Answer:
The current is increasing at a rate of 0.32 ampere per second.
Explanation:
The voltage of the resistor is modelled after Ohm's Law, which states that voltage is directly proportional to current:
[tex]V = i\cdot R[/tex] (1)
Where:
[tex]V[/tex] - Voltage, measured in volts.
[tex]i[/tex] - Current, measured in amperes.
[tex]R[/tex] - Resistance, measured in ohms.

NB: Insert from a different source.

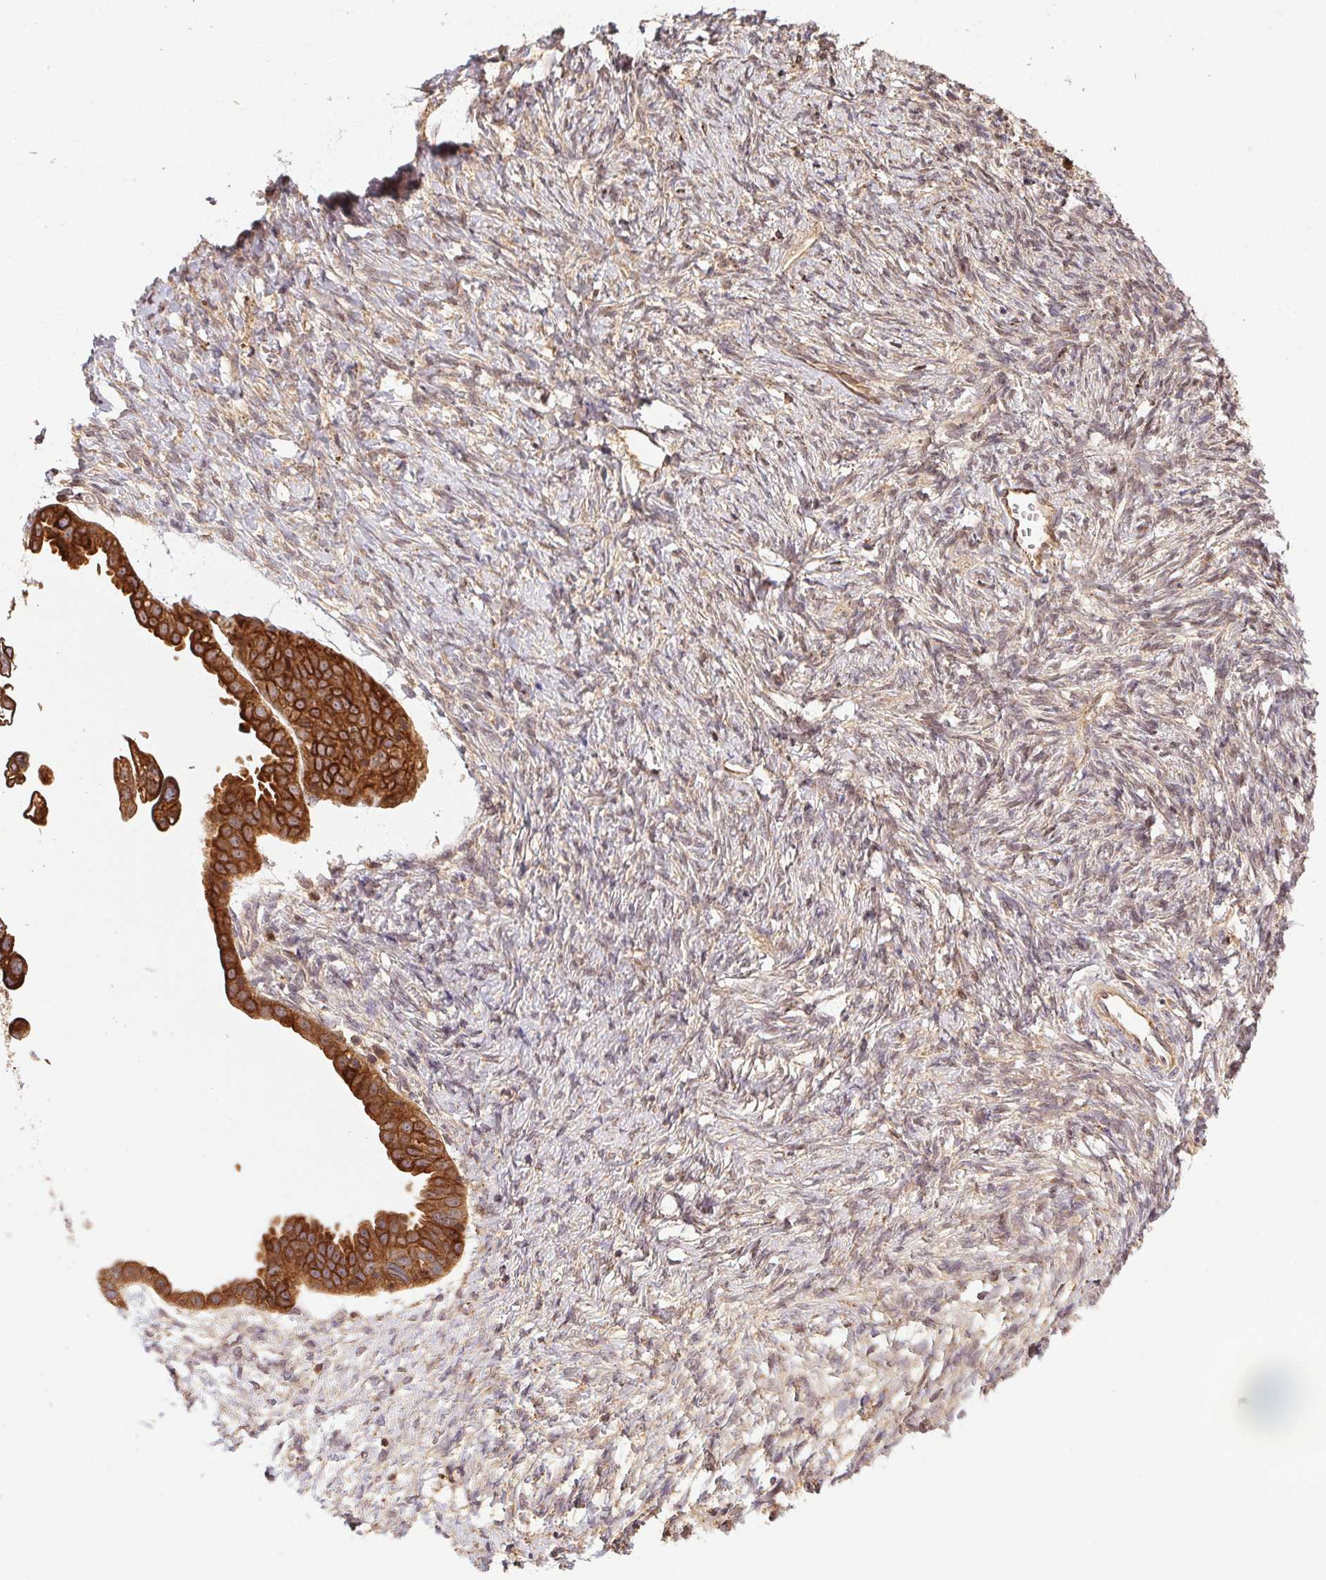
{"staining": {"intensity": "strong", "quantity": ">75%", "location": "cytoplasmic/membranous"}, "tissue": "ovarian cancer", "cell_type": "Tumor cells", "image_type": "cancer", "snomed": [{"axis": "morphology", "description": "Cystadenocarcinoma, serous, NOS"}, {"axis": "topography", "description": "Ovary"}], "caption": "Human ovarian cancer stained for a protein (brown) reveals strong cytoplasmic/membranous positive staining in about >75% of tumor cells.", "gene": "MEX3D", "patient": {"sex": "female", "age": 59}}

An expression for the rate of change in voltage is found by Differential Calculus:
[tex]\frac{dV}{dt} = \frac{di}{dt}\cdot R +i\cdot \frac{dR}{dt}[/tex]
[tex]\frac{dV}{dt} = \frac{di}{dt}\cdot R + \frac{V}{R}\cdot \frac{dR}{dt}[/tex] (2)
Where:
[tex]\frac{dV}{dt}[/tex] - Rate of change in voltage, measured in volts per second.
[tex]\frac{di}{dt}[/tex] - Rate of change in current, measured in amperes per second.
[tex]\frac{dR}{dt}[/tex] - Rate of change in resistance, measured in ohms per second.
If we know that [tex]\frac{dV}{dt} = 0\,\frac{V}{s}[/tex], [tex]R = 5\,\Omega[/tex], [tex]V = 40\,\Omega[/tex] and [tex]\frac{dR}{dt} = -0.2\,\frac{\Omega}{s}[/tex], then the rate of change in current is:
[tex]5\cdot \frac{di}{dt}-1.6 = 0[/tex] (3)
[tex]\frac{di}{dt} = 0.32\,\frac{A}{s}[/tex]
The current is increasing at a rate of 0.32 ampere per second.